## Extract
*-*-*

# 94 Pathfinder Transmission Removal--HELP



## Pathbird (Oct 7, 2005)

I am pulling an auto tranny from a 94 Pathy to swap into my 95. Everything is coming apart but I am now stuck. I cannot access the flywheel bolts via the starter hole. The bolts are offset to far back towards the flywheel center to get a wrench on. According to the FSM I need to pull off the gusset behind the oil pan covering the bottom of the bell housing to access the flywheel bolts. I have all of the bolts out (that I can see) including the one above the oil pan but that rascal will not budge. I loosed all of the bell housing bolts and it is still stuck. Any suggestions? Is there a hidden bolt somewhere?


----------



## 88pathoffroad (Jun 6, 2004)

I think you have to remove all the bellhousing bolts for the gusset to come out.


----------



## Pathbird (Oct 7, 2005)

The gusset does not come off because the flywheel blocks it. On my junker I made a hole to access the flywheel bolts on the oposite side of the gusset from the starter. Not pretty but it worked!

I got the trans out of the junker and sent my good Pathy to the trans shop for them to swap it. Man, I won't pull a Pathfinder tranny again, it is a beast! I have pulled many a transmission but this on was the worst! The transmission guys could not believe I got that thing out while on the ground. Seems like the Nissan engineers did not design this thing very well. Too many little things that have to be done to release it.


----------



## 88pathoffroad (Jun 6, 2004)

Bah, I pulled the trans and t-case together on the ground outside my garage on gravel. Took some time but it went.


----------



## rpaul111 (Jun 21, 2009)

*need to remove gusset*

I'm swapping the motor & I can't get to the torque converter/flywheel nuts
I already removed all the bolts from the block / tranny & I have the starter out but the gusset is in the way.
The gusset will move about 1/2 inch but only away from the nut
I don't have the room to drill a hole to access the nut.
How do I get the gusset out/out of the way?


----------



## rpaul111 (Jun 21, 2009)

Its a wonder what you see with a FLASHLIGHT
(bolt in side of Block)
:woowoo:
Now I can get to the nuts


----------

*-*-*

## Information supplied
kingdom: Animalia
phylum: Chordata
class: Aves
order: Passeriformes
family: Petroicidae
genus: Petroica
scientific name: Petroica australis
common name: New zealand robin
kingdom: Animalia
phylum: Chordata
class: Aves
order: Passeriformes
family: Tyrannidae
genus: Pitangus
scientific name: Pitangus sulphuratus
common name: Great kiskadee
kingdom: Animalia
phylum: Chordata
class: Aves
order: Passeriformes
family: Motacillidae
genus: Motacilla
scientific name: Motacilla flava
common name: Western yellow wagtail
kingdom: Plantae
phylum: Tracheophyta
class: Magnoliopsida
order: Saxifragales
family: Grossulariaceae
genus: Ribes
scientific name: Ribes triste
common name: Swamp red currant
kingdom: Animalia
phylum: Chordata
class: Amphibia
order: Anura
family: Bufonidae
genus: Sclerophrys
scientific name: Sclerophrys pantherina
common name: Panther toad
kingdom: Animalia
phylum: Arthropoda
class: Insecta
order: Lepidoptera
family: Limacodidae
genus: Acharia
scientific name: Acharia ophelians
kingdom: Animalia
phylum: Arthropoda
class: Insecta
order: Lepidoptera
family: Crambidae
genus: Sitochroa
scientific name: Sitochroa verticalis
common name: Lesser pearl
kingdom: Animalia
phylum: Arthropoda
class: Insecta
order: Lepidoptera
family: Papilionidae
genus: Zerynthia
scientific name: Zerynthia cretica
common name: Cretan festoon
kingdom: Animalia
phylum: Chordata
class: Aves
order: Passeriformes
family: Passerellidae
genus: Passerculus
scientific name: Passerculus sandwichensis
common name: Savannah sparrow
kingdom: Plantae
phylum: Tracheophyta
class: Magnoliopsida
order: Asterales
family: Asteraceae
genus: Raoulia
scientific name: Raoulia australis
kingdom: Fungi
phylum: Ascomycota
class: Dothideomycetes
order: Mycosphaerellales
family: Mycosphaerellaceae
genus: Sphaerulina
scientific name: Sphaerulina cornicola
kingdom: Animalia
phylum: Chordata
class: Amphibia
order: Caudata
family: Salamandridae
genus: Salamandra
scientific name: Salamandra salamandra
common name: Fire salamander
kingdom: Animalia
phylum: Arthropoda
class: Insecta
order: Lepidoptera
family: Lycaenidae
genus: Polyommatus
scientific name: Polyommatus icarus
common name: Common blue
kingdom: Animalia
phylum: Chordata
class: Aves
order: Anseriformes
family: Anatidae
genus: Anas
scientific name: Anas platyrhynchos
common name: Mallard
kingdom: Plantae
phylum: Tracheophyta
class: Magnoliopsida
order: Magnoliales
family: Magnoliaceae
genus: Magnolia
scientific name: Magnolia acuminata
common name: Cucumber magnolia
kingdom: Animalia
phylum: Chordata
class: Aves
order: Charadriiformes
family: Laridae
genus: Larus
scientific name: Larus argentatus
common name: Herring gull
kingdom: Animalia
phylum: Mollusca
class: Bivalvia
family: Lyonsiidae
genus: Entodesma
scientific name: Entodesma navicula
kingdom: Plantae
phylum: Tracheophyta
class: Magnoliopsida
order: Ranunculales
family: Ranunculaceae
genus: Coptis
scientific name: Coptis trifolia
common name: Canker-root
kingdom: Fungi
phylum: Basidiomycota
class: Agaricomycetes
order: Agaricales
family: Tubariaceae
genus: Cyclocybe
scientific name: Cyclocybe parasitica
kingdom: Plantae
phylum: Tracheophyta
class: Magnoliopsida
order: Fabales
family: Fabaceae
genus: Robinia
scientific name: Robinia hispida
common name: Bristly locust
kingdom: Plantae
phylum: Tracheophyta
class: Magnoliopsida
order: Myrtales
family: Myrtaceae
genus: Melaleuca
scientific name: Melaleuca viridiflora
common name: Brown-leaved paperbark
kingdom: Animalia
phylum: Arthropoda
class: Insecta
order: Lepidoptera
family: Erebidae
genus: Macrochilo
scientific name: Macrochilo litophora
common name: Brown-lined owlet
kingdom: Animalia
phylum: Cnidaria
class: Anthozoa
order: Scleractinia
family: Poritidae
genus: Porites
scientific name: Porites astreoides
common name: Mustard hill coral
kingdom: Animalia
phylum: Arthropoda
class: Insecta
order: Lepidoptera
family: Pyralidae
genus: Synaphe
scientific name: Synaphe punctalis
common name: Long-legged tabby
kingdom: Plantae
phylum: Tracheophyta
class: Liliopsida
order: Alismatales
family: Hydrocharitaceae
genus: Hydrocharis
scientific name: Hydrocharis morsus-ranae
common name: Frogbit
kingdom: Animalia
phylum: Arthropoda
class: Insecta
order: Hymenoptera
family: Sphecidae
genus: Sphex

*-*-*

## The task
Transcribe everything in the Pathfinder transmission thread from "The gusset does" down to "but it worked!".

## Output
The gusset does not come off because the flywheel blocks it. On my junker I made a hole to access the flywheel bolts on the oposite side of the gusset from the starter. Not pretty but it worked!